Sold out anche per il ritorno in duo formato dal trombettista Paolo Fresu e dal pianista americano Uri Caine. I due avevano iniziato questo fortunato incontro proprio qui a Roma 22 anni fa allo storico club la Palma e da allora, oltre a numerosi concerti insieme, anche la pubblicazione di tre fortunati album, l’ultimo dei quali è uscito proprio quest’anno per l’etichetta Tuk Records. È proprio da questi tre lavori che i due attingono in un repertorio che non presenta sorprese ma che è sempre una gioia ascoltare. I brani vanno con estrema fluidità e classe dal Seicento italiano di Monteverdi agli Standard americani fino alle composizioni originali dei due grazie a un’intesa finissima ormai consolidata in un concerto questa volta breve ma intenso.
Attesa anche per l’unica data italiana della polistrumentista Meshell Ndegeocello, passata lo scorso anno all’etichetta americana Blue Note Records con la pubblicazione dell’album The Omnichord Real Book che l’apprezzata compositrice qui presenta. La cantante e bassista in realtà si vede e si sente poco, suona il basso soltanto nei primi due brani e si relega solamente a dirigere una musica particolare sì ma mai coinvolgente. Un’artista apparsa svogliata e da cui ci si aspettava giustamente di più.

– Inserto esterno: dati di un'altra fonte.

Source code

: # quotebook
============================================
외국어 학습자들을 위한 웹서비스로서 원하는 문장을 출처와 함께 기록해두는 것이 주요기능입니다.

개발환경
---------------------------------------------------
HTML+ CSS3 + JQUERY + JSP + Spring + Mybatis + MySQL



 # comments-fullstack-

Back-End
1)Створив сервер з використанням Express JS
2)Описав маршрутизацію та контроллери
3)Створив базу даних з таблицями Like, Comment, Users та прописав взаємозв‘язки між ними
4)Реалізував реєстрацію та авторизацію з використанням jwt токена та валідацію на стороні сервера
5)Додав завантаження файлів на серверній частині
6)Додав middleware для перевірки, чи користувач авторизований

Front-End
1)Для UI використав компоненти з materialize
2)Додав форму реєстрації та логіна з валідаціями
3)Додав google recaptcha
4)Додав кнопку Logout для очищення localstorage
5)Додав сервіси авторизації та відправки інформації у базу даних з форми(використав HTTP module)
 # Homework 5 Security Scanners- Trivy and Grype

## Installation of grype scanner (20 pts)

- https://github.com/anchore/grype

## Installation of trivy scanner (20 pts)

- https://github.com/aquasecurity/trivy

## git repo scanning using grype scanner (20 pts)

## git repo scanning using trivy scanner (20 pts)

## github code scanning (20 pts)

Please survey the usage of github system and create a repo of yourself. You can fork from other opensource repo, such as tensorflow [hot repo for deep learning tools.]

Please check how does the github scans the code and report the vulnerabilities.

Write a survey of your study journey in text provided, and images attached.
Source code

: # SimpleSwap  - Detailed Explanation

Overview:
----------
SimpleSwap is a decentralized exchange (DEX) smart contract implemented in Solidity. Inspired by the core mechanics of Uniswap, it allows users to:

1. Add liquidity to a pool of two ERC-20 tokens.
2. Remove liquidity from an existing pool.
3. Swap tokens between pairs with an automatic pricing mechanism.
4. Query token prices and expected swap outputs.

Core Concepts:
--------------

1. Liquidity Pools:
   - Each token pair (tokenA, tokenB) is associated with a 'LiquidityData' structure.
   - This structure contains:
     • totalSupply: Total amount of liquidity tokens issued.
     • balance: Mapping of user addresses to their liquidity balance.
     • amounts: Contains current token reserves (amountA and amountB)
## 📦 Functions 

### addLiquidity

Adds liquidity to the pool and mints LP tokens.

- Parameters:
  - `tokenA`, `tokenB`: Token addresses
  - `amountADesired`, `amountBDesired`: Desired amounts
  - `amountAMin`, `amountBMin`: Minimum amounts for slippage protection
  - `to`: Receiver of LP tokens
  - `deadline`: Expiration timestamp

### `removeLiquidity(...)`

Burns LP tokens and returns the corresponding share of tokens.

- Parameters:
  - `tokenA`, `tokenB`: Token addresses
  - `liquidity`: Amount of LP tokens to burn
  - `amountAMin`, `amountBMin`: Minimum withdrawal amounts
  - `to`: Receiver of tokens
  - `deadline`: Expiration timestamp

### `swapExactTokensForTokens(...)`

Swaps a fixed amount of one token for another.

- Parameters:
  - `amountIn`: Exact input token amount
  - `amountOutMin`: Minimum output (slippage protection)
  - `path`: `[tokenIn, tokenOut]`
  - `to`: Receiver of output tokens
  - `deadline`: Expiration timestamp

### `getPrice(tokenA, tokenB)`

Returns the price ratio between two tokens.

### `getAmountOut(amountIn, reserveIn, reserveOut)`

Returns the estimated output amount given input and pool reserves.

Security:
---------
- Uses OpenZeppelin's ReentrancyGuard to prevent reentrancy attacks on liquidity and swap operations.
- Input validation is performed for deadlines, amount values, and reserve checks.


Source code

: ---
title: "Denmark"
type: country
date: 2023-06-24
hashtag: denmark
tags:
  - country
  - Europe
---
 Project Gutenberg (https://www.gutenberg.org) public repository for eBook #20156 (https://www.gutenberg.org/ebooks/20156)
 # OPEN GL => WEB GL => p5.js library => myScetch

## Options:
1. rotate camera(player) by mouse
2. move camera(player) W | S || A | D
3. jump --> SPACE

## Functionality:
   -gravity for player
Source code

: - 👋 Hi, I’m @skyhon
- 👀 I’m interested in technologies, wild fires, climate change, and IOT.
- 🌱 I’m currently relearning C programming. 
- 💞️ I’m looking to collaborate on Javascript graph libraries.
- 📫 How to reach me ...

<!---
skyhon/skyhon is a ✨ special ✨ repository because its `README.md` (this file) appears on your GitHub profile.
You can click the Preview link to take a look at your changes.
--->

Ben più trascinante invece l’esibizione della cantante americana Cécile McLorin Salvant che rimanda alle grandi voci degli anni 50, maturata e di molto rispetto alla prima apparizione italiana ormai più di 10 anni fa. La cantante tiene il palco in maniera splendida, quasi teatrale, si diverte con il suo trio che l’accompagna in un repertorio frizzante dove non mancano gli omaggi ai suoi riferimenti Carmen McRae e Bessie Smith, così come i pezzi originali e i grandi classici. Una scaletta che esalta le doti vocali di un’artista che ormai si può considerare davvero nell’olimpo delle voci femminili di oggi.
Moderno e spinto anche il bob proposto dal quartetto di Walter Smith III che si fa apprezzare al sassofono tenore per un suono diretto e caldo in un fraseggio alle volte fin troppo prolisso ma nel complesso sempre interessante. Anche nuove tendenze presenti in cartellone nella sezione Newaves in cui spiccano i nomi di Alfa Mist e di Alabaster DePlume che si dividono una serata partecipata da tanti giovani. Il pianista inglese conferma la sensazione che si fa preferire in studio rispetto alla dimensione live capitanando un quintetto che mai impressiona e sorprende mentre si fa decisamente preferire la prima parte affidata al sassofono di Alabaster DePlume a completare un potente trio con una ritmica tutta al femminile. Un incrocio tra post rock, jazz e avanguardia che riesce ad entusiasmare facendo sentire finalmente qualcosa di diverso ed energico.
Ancora una volta un doveroso plauso alla Casa del Jazz che conferma anno dopo anno, per quantità e qualità, Summertime come uno dei migliori festival jazz non solo in Europa.